The effect of antioxidants on DPPH is thought to be due to their hydrogen donating ability [40]. The DPPH radical scavenging abilities of the extracts were significantly comparable to those of ascorbic acid (100%) and BHT (98.3), showing that the extracts have the proton-donating ability and could serve as free radical inhibitors or scavengers, acting possibly as primary antioxidants. The scavenging of the ABTS radical by the extracts was found to be slightly higher than that of DPPH radical. Factors like stereoselectivity of the radicals or the solubility of the extract in different testing systems have been reported to affect the capacity of extracts to react and quench different radicals [41]. Wang et al. [42] found that some compounds which have ABTS scavenging activity did not show DPPH scavenging activity.
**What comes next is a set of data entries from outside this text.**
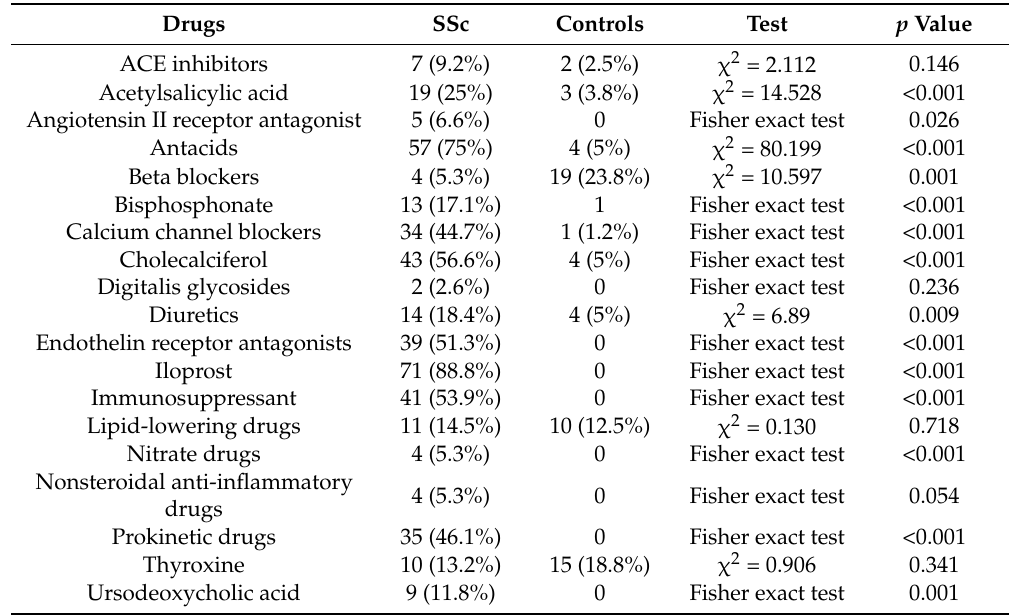
Table 4. SSc patients and controls’ drugs.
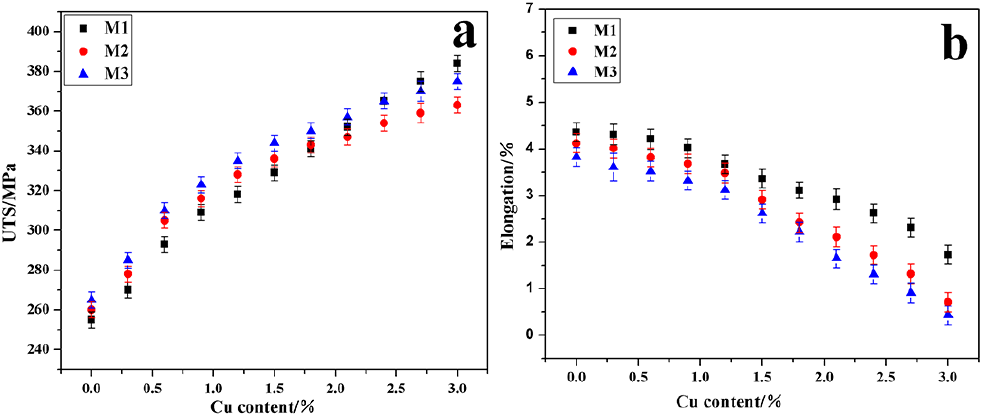
Figure3. EvolutionofmechanicalpropertiesofalloysM1, M2, andM3intheheattreatment. ( a )Ultimate Figure 3. Evolution of mechanical properties of alloys M1, M2, and M3 in the heat treatment. ( a ) tensile strength (UTS), ( b ) elongation to fracture (E%). Ultimate tensile strength (UTS), ( b ) elongation to fracture (E%).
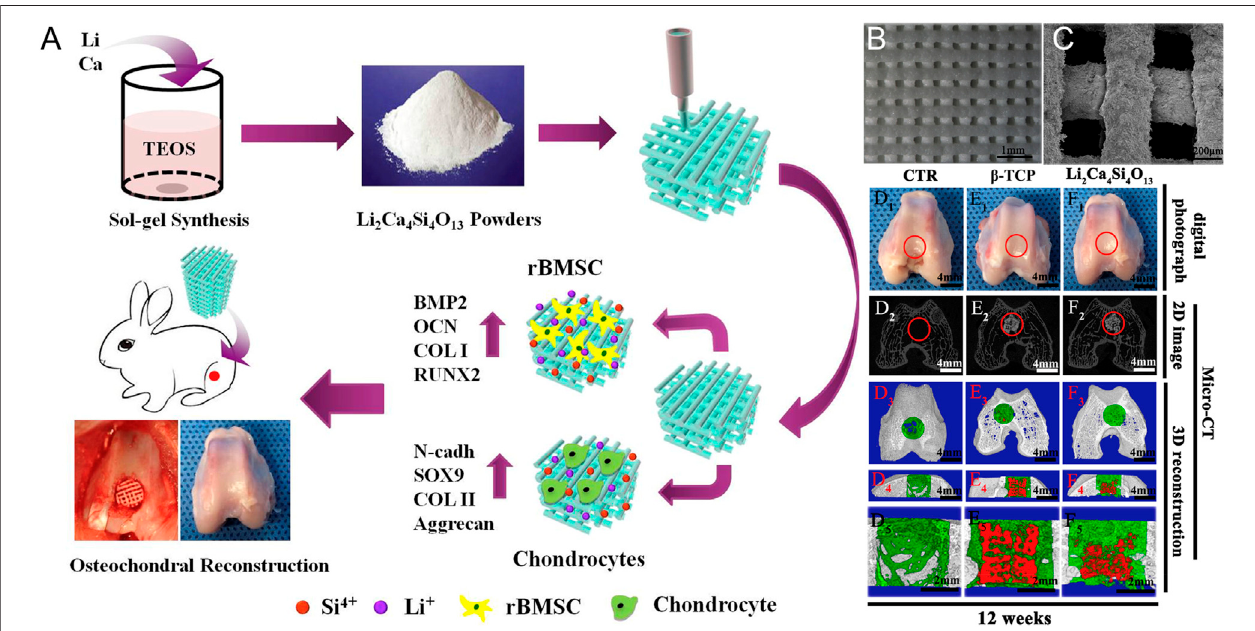
FIGURE6| 3Dprintingofalithium-calcium-silicatecrystalbioscaffoldwithdualbioactivitiesforosteochondralinterfacereconstruction. (A) Schematicillustrationof application of Li2Ca4Si4O13 scaffolds for osteochondral reconstruction; (B) SEM images of 3D-printed Li 2 Ca 4 Si 4 O 13 scaffolds after fabrication and (C) after soaking in the simulated body fl uids for 14 days; Macro-photographs showed the defects in the control group and the other two experimental groups ( D 1 : blank control without scaffolds, E 1 : pure β -TCP scaffolds, F 1 : Li 2 Ca 4 Si 4 O 13 scaffolds) at 12 weeks of post-surgery; (D 2 – F 2 ) showed 2D projection images of the three experimental groups at week 12; (D 3 – F 3 ) showed the transverse view of3D reconstruction images ofthe three experimental groups at week 12; (D 4 – F 4 ) showed the sagittalviewof 3D reconstruction images of the three experimental groups at week 12. Copyright 2019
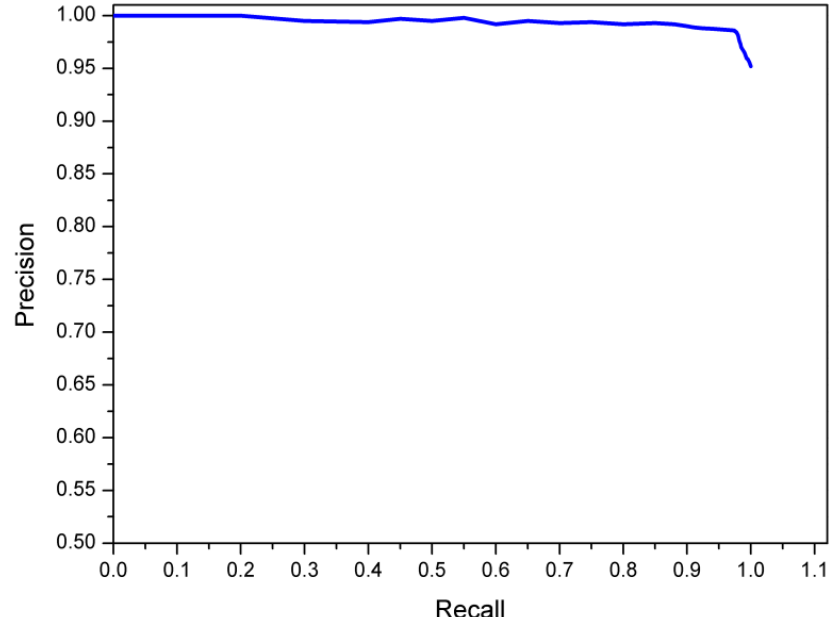
Figure 2. The P-R curve of the model.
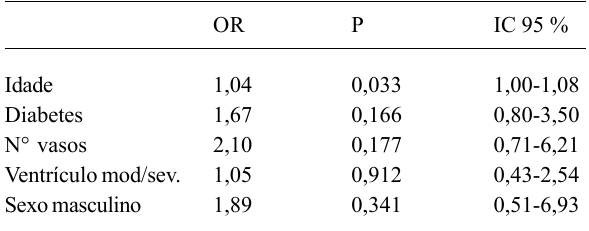
Tabela 3. Preditores independentes para complicação pós- operatória. Análise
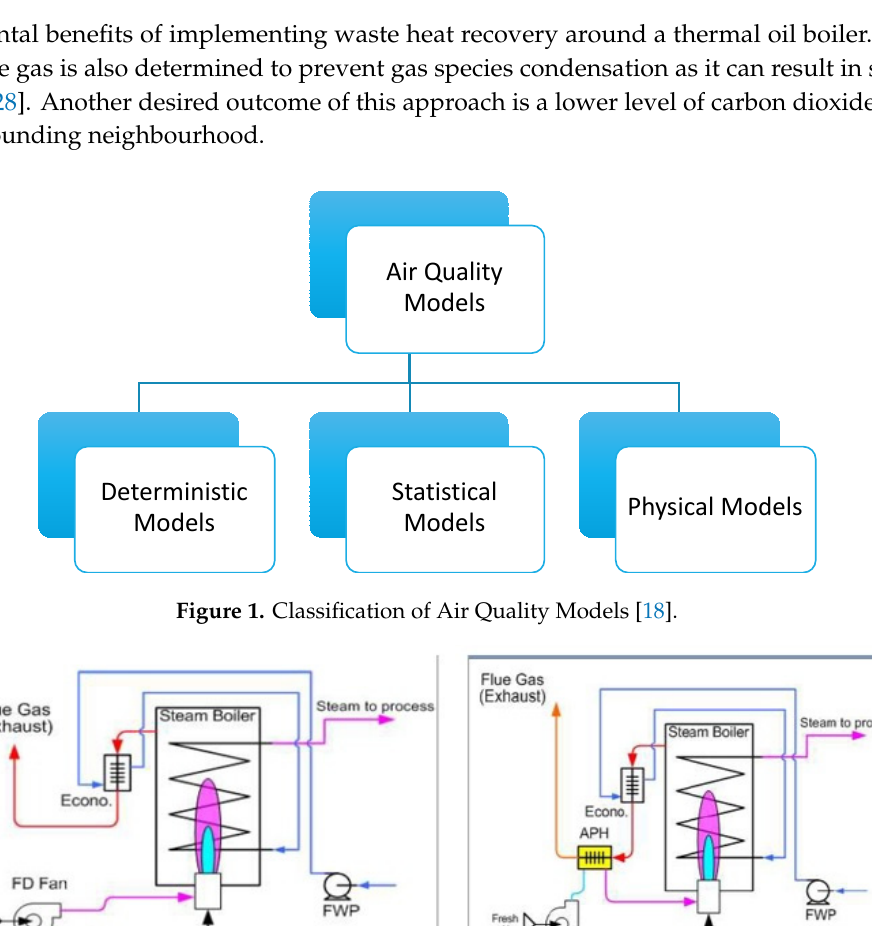
Figure 1. Classification of Air Quality Models [18].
The antibacterial activity of the extracts of the leaves and stem of the plant is presented in Table 1. It has just been shown that the plant extracts were active against the Gram-positive and some Gram-negative strains. This observation therefore supports the fact that, in general, the Gram-negative bacteria are more resistant than the Gram positive ones [43,44]. Since these extracts show some activity against all the organisms used in this study; the use of this plant for medicinal purpose is being justified.

Conclusion

The results from this study indicate that the leaves and stem extracts of Buddleja saligna possess antioxidant properties and could serve as free radical inhibitors or scavenger or, acting possibly as primary antioxidants. Although, the antibacterial properties of Buddleja saligna are not as effective as the standard drugs-Chloramphenicol and Streptomycin, they still possess some activity against bacterial strains used in this study. Buddleja saligna may therefore be a good candidate for functional foods as well as pharmaceutical plant-based products.

Competing interests

The authors declare that they have no competing interests.

Authors' contributions

AAA carried out the assay, drafted the manuscript. FOJ prepared the extract and carried out assay. SV prepared the extract and carried out the assay. PJM coordinated the study and also provided the grant for the study. AJA coordinated the study. All authors read and approved the final manuscript.

Acknowledgements

The authors wish to acknowledge the financial support of Govan Mbeki Research and Development Center of the University of Fort Hare for funding the research.